#### [AIM OF THE EXERCISE]
Please repeat the lines below, exactly and only, from the one that holds "218 291 0.56" through the one that holds "1342 893 30.14".
#### EXERCISE DATA ####
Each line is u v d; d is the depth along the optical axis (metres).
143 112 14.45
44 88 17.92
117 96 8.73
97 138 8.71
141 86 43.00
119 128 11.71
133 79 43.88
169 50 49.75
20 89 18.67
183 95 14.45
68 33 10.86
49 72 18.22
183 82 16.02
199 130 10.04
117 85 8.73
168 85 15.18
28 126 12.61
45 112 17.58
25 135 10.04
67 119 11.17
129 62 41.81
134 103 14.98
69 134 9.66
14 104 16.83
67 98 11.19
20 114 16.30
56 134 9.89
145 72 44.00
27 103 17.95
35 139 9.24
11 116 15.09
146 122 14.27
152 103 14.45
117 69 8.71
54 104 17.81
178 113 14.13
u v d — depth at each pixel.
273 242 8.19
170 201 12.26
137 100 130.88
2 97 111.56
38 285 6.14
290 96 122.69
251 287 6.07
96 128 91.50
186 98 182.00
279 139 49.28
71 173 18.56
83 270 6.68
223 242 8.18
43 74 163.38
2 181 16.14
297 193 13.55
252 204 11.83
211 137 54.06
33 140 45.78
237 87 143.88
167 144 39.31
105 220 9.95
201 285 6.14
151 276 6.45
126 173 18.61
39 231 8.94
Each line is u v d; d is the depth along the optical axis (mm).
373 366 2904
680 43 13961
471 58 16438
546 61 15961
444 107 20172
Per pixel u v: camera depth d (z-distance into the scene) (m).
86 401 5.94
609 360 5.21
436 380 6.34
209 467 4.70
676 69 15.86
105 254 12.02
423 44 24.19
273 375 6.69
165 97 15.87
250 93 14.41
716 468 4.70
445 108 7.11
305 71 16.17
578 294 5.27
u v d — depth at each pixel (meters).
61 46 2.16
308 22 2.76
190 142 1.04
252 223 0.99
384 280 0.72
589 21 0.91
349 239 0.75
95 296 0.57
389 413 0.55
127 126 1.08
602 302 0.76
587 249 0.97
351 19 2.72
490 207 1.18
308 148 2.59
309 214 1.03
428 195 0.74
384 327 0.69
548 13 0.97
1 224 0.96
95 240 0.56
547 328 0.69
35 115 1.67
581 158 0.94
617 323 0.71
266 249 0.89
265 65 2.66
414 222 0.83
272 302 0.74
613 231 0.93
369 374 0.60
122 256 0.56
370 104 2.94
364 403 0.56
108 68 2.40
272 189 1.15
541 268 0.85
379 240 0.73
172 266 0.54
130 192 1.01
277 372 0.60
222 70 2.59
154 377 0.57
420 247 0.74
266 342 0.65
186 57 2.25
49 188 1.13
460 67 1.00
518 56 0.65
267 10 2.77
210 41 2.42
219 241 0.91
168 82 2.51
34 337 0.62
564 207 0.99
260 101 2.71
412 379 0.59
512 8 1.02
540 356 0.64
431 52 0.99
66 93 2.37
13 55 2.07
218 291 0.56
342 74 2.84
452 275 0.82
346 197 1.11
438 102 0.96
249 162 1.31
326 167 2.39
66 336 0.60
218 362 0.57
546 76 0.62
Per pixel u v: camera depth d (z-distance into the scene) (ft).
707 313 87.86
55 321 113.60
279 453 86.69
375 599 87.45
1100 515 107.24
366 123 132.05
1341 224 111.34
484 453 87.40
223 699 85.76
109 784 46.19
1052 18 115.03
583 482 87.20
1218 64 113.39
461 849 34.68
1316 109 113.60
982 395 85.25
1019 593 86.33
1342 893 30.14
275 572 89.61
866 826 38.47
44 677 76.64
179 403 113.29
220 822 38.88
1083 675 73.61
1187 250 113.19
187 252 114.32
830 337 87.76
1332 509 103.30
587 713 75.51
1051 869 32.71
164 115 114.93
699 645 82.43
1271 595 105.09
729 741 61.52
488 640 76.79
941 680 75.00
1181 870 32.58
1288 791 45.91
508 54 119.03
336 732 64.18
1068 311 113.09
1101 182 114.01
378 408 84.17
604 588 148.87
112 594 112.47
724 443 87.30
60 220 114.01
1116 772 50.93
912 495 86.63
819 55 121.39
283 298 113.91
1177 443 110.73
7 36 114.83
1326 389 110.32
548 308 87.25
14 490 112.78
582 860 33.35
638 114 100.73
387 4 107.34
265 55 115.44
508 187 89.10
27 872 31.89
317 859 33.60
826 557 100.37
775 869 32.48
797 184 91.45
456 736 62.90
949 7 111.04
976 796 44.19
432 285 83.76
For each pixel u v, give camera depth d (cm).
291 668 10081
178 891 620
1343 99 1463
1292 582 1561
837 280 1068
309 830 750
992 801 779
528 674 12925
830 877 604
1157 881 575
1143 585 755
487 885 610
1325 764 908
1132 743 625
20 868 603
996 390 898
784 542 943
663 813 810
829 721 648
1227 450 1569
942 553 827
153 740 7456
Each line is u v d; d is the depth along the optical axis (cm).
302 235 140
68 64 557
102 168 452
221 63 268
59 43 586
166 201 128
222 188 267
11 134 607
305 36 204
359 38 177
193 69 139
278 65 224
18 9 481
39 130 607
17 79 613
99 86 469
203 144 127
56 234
####
#### [ANSWER TO THIS EXERCISE]
218 291 0.56
342 74 2.84
452 275 0.82
346 197 1.11
438 102 0.96
249 162 1.31
326 167 2.39
66 336 0.60
218 362 0.57
546 76 0.62
Per pixel u v: camera depth d (z-distance into the scene) (ft).
707 313 87.86
55 321 113.60
279 453 86.69
375 599 87.45
1100 515 107.24
366 123 132.05
1341 224 111.34
484 453 87.40
223 699 85.76
109 784 46.19
1052 18 115.03
583 482 87.20
1218 64 113.39
461 849 34.68
1316 109 113.60
982 395 85.25
1019 593 86.33
1342 893 30.14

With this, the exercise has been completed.